YOUR GOAL: Go through the listing beneath and show each line containing the string "index".
--------
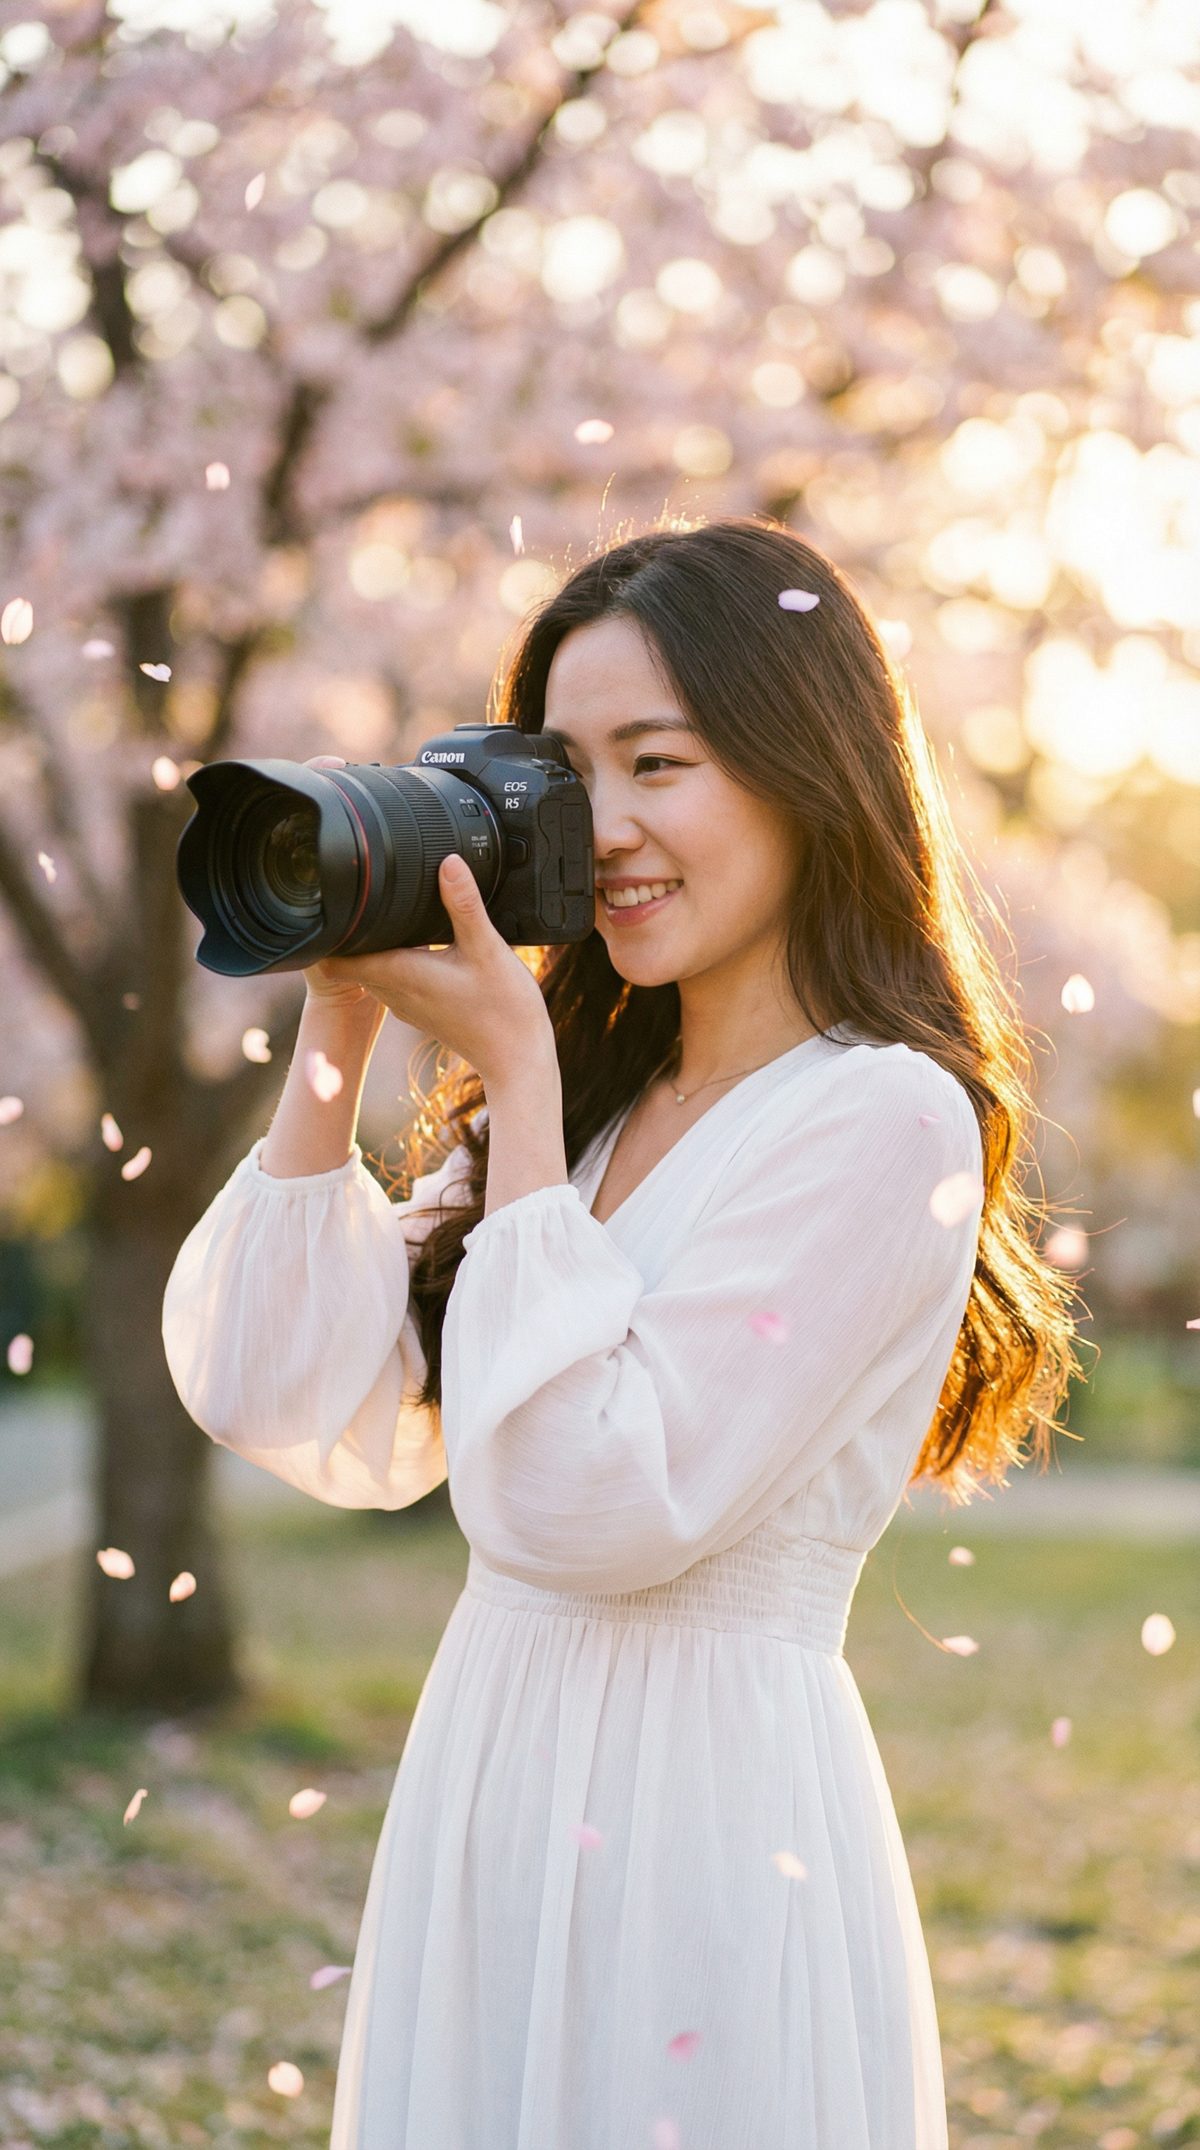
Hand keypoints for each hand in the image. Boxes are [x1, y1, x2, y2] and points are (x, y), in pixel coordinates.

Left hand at [300, 760, 556, 1084]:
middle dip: (351, 932)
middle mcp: (395, 992)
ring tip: (387, 913)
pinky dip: (397, 958)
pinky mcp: (422, 1010)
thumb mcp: (487, 949)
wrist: (518, 1060)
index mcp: (400, 974)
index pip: (336, 959)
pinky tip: (420, 942)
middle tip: (357, 898)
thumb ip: (464, 904)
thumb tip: (448, 863)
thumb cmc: (504, 1011)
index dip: (329, 934)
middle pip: (351, 960)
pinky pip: (394, 978)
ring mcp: (407, 1004)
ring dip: (374, 945)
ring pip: (373, 969)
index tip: (333, 906)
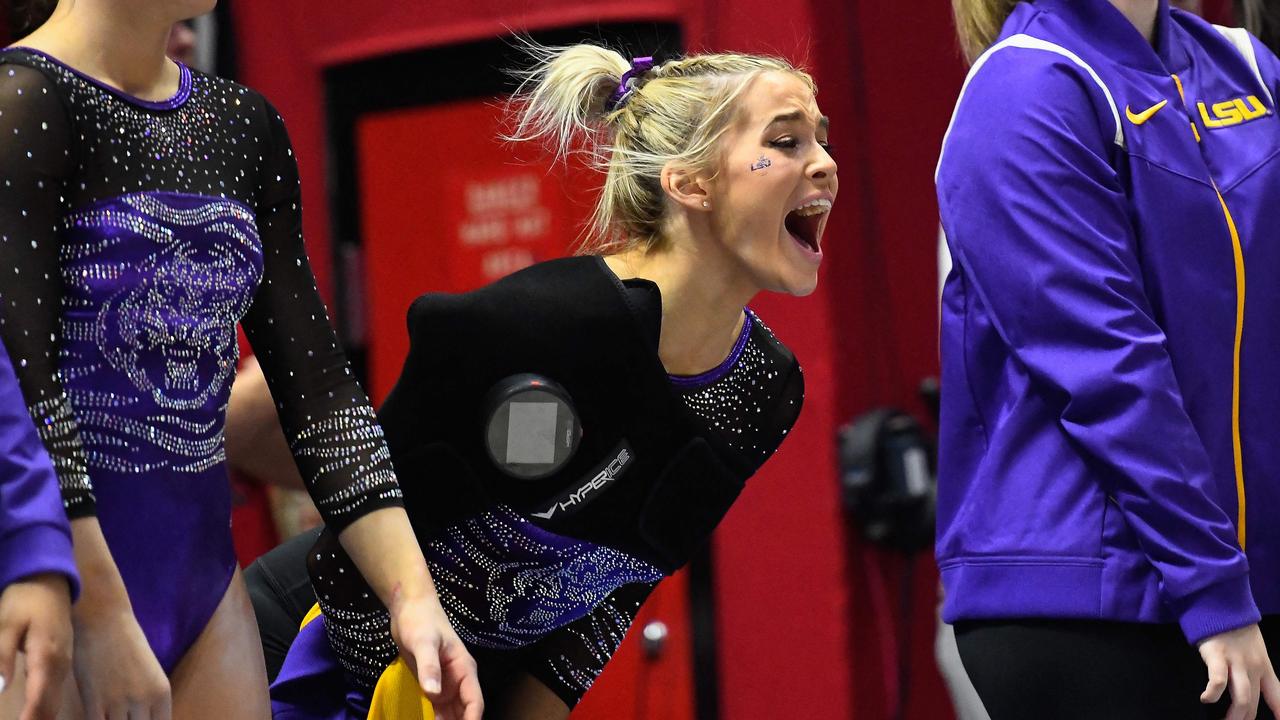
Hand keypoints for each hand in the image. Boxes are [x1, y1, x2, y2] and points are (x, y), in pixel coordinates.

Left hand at [0, 574, 72, 719]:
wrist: (50, 580)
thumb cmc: (24, 600)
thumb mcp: (6, 624)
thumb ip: (2, 656)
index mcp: (46, 656)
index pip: (39, 699)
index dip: (28, 719)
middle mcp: (60, 665)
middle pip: (49, 706)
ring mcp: (64, 663)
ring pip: (54, 701)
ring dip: (41, 717)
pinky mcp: (63, 661)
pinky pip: (55, 692)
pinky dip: (45, 708)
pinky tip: (34, 713)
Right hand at [68, 519, 169, 719]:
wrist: (103, 619)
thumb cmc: (126, 643)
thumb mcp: (149, 673)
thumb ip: (148, 699)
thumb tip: (144, 717)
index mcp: (162, 693)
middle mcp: (145, 701)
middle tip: (121, 717)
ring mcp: (119, 703)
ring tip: (109, 715)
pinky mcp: (94, 702)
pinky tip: (94, 715)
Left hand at [389, 592, 482, 719]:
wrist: (408, 607)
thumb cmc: (420, 621)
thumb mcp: (424, 642)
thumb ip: (429, 667)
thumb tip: (433, 693)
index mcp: (464, 669)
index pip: (474, 701)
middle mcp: (458, 680)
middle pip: (464, 711)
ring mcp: (445, 684)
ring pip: (451, 713)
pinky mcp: (431, 684)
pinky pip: (436, 709)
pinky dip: (433, 719)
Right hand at [1198, 624, 1279, 719]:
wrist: (1221, 604)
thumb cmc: (1234, 626)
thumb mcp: (1253, 648)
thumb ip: (1252, 666)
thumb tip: (1249, 684)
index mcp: (1264, 667)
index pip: (1278, 696)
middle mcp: (1253, 668)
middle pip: (1254, 703)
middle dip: (1245, 719)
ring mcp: (1236, 662)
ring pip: (1242, 698)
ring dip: (1234, 715)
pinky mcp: (1217, 656)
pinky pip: (1218, 681)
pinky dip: (1212, 694)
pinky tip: (1205, 699)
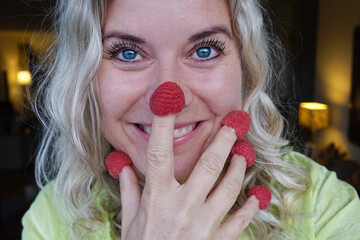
--------
RESPONSE TO THE TASK:
index mcp: (400, 974)
index pip: (336, 959)
index dip: (329, 934)
index tip: (333, 906)
index mcp: (46, 656)
index pip: (39, 699)
index dip: (28, 719)
index mcp: (162, 693)
index mcp: (464, 669)
index pip: (474, 701)
index mcp: (1264, 667)
index pip: (1278, 696)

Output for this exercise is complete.